## Exercise task A
In the Maurice Halperin passage, in what year did Halperin accept Guevara's invitation to come to Havana?
## Exercise task B
Summarize the Maurice Halperin passage in two sentences.
## Exercise task C
Reproduce word for word the part of the Maurice Halperin passage that begins at the words "In 1953 Maurice" and ends after the words "World War II.".

## Quoted passage
◆ ◆ ◆

In 1953 Maurice Halperin was called before the Senate Internal Security Subcommittee to defend himself on charges of espionage. He was accused of having supplied Soviet sources with classified material from the Office of Strategic Services while he was an employee during World War II.

The Cold War was in full force. McCarthyism was at its peak. Caught up in the rapids of history, Maurice Halperin's life spun out of control. Denying the charges but knowing he could never fully clear his name, Halperin fled to Mexico and then, to avoid extradition, to Moscow. Among the friends he made there were British spy Donald MacLean and Cuban revolutionary leader Che Guevara. Disenchanted with socialism in the Soviet Union, he accepted Guevara's invitation to come to Havana in 1962. There he worked for Castro's government for five years before political tension forced him to leave for Vancouver, Canada, where he now resides.

◆ ◆ ◆

## Listing
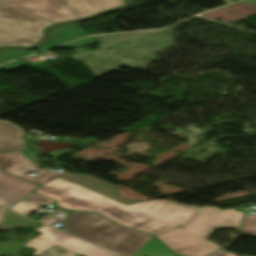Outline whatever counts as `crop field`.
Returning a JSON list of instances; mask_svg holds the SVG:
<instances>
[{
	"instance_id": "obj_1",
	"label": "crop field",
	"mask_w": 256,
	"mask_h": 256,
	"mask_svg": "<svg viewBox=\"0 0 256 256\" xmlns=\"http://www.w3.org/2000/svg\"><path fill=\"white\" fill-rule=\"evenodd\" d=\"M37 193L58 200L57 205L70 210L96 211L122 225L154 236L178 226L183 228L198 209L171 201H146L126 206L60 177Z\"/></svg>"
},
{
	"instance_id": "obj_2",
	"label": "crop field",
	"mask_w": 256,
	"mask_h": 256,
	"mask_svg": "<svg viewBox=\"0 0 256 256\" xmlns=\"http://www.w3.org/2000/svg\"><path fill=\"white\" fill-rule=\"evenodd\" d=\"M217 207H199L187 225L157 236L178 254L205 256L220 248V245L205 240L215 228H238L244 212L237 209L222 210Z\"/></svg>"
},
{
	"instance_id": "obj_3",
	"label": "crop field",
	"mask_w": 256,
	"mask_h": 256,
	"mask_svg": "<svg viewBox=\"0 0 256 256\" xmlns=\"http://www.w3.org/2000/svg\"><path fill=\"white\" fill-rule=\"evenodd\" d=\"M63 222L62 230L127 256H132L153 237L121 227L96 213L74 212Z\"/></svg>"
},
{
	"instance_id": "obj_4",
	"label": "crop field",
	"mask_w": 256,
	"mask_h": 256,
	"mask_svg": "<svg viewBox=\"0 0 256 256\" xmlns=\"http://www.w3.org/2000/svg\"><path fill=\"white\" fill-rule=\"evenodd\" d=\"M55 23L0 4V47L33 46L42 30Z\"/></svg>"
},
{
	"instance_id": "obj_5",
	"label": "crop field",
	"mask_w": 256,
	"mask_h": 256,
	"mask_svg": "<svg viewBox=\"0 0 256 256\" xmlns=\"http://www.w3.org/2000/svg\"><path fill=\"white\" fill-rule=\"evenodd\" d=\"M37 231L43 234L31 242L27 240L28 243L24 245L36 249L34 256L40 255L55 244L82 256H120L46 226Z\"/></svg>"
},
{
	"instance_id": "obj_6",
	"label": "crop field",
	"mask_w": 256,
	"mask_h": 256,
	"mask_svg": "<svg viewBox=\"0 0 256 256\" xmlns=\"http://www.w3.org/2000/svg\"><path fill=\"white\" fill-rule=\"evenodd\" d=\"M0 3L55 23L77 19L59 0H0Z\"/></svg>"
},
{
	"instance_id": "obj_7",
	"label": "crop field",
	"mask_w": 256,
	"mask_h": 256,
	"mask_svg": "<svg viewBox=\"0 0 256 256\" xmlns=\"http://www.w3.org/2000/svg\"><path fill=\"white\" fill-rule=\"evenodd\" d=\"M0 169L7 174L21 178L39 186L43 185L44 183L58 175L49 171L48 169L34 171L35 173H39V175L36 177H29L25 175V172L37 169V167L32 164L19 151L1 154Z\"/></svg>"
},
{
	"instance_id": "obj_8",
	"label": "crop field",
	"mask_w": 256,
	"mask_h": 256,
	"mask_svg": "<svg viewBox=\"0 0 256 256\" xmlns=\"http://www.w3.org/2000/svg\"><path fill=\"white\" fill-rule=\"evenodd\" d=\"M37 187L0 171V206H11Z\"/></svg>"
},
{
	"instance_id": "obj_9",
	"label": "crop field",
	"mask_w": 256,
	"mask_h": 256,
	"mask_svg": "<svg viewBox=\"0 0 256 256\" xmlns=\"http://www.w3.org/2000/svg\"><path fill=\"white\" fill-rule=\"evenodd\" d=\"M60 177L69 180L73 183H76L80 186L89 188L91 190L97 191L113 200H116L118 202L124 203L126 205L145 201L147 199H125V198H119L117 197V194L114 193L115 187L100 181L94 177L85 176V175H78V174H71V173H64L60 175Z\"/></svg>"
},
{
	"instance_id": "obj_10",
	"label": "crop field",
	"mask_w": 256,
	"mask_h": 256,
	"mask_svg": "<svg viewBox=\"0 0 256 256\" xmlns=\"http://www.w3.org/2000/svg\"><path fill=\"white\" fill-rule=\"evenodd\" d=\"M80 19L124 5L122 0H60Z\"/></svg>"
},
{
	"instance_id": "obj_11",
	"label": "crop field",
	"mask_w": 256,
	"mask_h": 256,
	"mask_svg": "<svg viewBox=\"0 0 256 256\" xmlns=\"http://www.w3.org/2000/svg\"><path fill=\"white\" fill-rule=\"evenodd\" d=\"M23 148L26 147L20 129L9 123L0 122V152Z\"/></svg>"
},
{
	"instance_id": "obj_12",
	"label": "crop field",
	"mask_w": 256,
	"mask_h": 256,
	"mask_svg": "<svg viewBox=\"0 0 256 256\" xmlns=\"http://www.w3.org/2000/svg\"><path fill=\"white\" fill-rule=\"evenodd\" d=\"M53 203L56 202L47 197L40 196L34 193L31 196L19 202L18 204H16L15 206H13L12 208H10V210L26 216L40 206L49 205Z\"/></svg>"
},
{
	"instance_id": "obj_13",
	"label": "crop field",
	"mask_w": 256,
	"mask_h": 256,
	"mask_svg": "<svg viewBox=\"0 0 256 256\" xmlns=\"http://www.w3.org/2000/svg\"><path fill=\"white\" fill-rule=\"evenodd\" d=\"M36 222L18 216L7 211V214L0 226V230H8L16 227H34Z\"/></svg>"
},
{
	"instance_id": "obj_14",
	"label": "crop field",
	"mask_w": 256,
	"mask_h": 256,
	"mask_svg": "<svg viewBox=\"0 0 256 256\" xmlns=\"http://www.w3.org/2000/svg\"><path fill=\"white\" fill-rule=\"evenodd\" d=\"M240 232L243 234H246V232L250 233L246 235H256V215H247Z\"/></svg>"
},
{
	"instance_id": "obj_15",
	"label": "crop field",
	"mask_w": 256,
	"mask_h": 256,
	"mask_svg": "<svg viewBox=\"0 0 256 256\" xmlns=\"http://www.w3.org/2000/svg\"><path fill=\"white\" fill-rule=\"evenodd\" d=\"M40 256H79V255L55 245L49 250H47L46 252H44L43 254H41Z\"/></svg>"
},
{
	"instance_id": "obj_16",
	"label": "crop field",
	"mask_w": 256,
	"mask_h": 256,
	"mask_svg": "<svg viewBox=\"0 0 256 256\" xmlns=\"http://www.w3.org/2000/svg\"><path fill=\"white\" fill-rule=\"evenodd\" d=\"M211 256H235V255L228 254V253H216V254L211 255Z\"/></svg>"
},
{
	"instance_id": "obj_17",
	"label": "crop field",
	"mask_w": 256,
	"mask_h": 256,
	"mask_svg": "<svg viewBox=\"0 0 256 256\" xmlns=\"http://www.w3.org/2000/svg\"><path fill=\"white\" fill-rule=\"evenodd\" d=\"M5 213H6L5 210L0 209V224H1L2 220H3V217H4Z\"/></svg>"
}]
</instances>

◆ ◆ ◆

## Worked solution A
1962

## Worked solution B
In 1953 Maurice Halperin was called before the Senate Internal Security Subcommittee on charges that, as an Office of Strategic Services employee during World War II, he had supplied classified material to Soviet sources. Denying the charges, he fled to Mexico and then Moscow, accepted Che Guevara's invitation to come to Havana in 1962, worked for Castro's government there for five years, and later left for Vancouver, Canada, where he now resides.

## Worked solution C
In 1953 Maurice Halperin was called before the Senate Internal Security Subcommittee to defend himself on charges of espionage. He was accused of having supplied Soviet sources with classified material from the Office of Strategic Services while he was an employee during World War II.